Bio: Lana Hechtman Ayers has shepherded over a hundred poetry volumes into print in her role as managing editor at three small presses. She lives with her husband and several fur babies on the Oregon coast in a town known for its barking sea lions. Lana’s poetry collection, When All Else Fails, is forthcoming from The Poetry Box in spring of 2023. Visit her at LanaAyers.com.
 
 
 
MY WALK HOME
        by John Grey
The walk home
asks nothing of sound
but that the birds chirp
in their wooded acres
and the long grass blow
from the Coffin Bridge
to the mournful stoop
of the graveyard -
it requires no company,
no other houses even,
no traffic,
no bustling,
no woodstove smells
as long as wildflowers
can provide -
it's fine with spiders,
okay with mice,
and a pickup in the wind,
even a rain-drop
or a flake of snow –
the walk home
is as undemanding
as the level, the grade,
requires nothing
but that we get there –
 
I always do.
 
Bio: John Grey is an Australian poet, US resident, recently published in Sheepshead Review, Stand, Poetry Salzburg Review and Hollins Critic.
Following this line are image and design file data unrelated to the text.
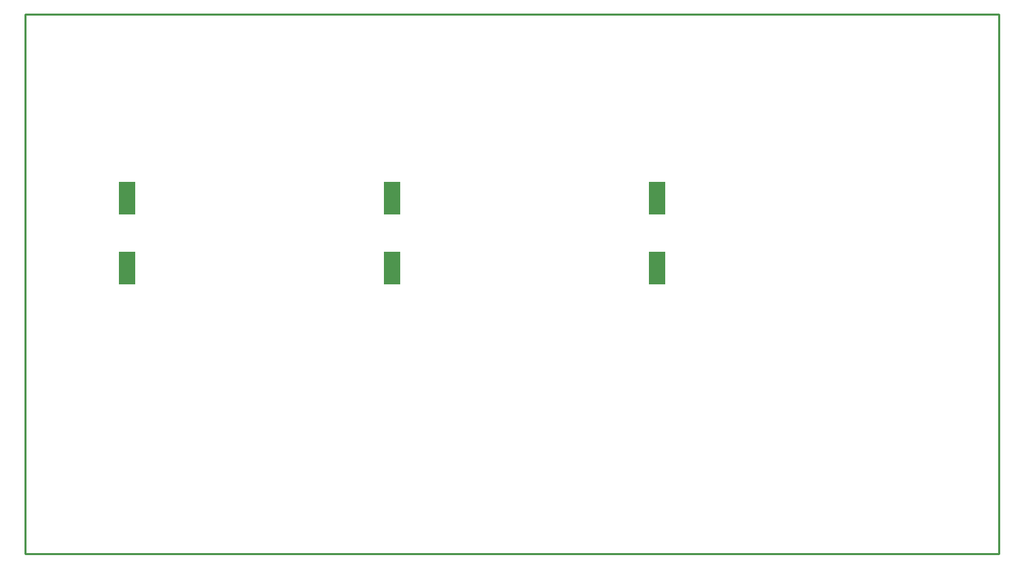
<source format=gtp>
%TF.GenerationSoftware,KiCad,Pcbnew,5.1.0-unknown-e90452d~82~ubuntu18.04.1*%
%TF.CreationDate,2019-04-11T14:53:50-04:00*%
%TF.ProjectId,stepper_controller_5x3,73746570-7065-4725-9f63-6f6e74726f6c,1.3*%
%TF.SameCoordinates,Original*%
%TF.FileFunction,Paste,Top*%
%TF.FilePolarity,Positive*%
%FSLAX46Y46*%
G04 Gerber Fmt 4.6, Leading zero omitted, Abs format (unit mm)*
G04 Created by KiCad (PCBNEW 5.1.0-unknown-e90452d~82~ubuntu18.04.1) date 2019-04-11 14:53:50*
%MOMM*%
%LPD*%
G04 APERTURE LIST*
%ADD10C,0.228600*%
%ADD11R,2.000000X4.100000*%
G04 APERTURE END LIST*
D10*
X191135000Y-71755000D02*
X69850000Y-71755000D01*
X191135000Y-139065000D02*
X191135000Y-71755000D01*
X69850000Y-139065000D02*
X191135000Y-139065000D01*
X69850000Y-71755000D02*
X69850000Y-139065000D01*
D11*
%TO.C,C6*%
X148590000Y-103410000D03*
X148590000Y-94710000D03*
%TD*%
%TO.C,C12*%
X115570000Y-103410000D03*
X115570000Y-94710000D03*
%TD*%
%TO.C,C18*%
X82550000Y-103410000D03*
X82550000Y-94710000D03*
%TD*%
M02*

</source>
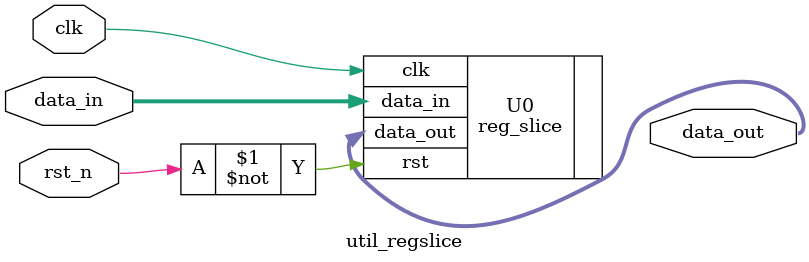
<source format=v>
/*
	This Source Code Form is subject to the terms of the Mozilla Public
	License, v. 2.0. If a copy of the MPL was not distributed with this
	file, You can obtain one at https://mozilla.org/MPL/2.0/.
*/

module util_regslice #(parameter C_WIDTH = 32, parameter C_NUM_STAGES = 2)
(
	input wire clk,
	input wire rst_n,

	input wire [C_WIDTH-1:0] data_in,
	output wire [C_WIDTH-1:0] data_out
);
	reg_slice #(C_WIDTH, C_NUM_STAGES) U0
	(
		.clk(clk),
		.rst(~rst_n),
		.data_in(data_in),
		.data_out(data_out)
	);
endmodule

</source>
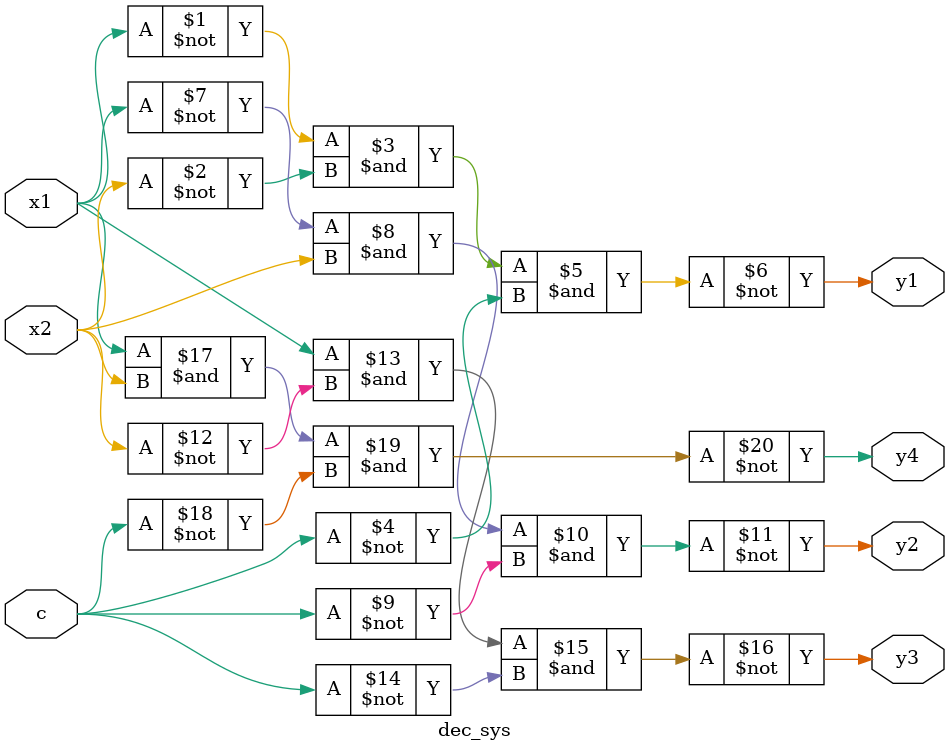
<source format=v>
module dec_sys (input x1, x2, c, output y1, y2, y3, y4);

assign y1 = ~(~x1 & ~x2 & ~c);
assign y2 = ~(~x1 & x2 & ~c);
assign y3 = ~(x1 & ~x2 & ~c);
assign y4 = ~(x1 & x2 & ~c);
endmodule

</source>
Latest books, “Covert” “Memory Outside The Head” and “Guest Of Myself” are available through Amazon. Work upcoming in Ellipsis, Blueline and International Poetry Review.
 
 
 
 
The Tempest’s Can-Can
              by Kim Hazelwood
In the curtain call of colors, 
The leaves,
The fronds,
And still   unimagined   folks of fronds,
Have forevermore   conspired with October,
 
Wheedling for the whoosh and whirl
Tailoring our attention
For the gussied  up gusts.
These squalls of the highland,
Luminescent   grand parade.
 
It’s   October’s   standing agreement with the tempest
To rustle up  the stage show
The can-can of dancing leaves
Enchanted spells  in  coordinated   time
While   all   the golds and russets,
Olives and scarlets
Stay hearty in full dress
Not yet crackling or crippled  with  frost.
 
Briefly remaining ready for their closeup,
The splurgy splendiferous.
The very envy of Spring,
The fathomage of fire.
 
Bio: Kim Hazelwood is the editor of this litzine and the author of  a poetry collection, The Way You Just Shine and  CoyoteBat!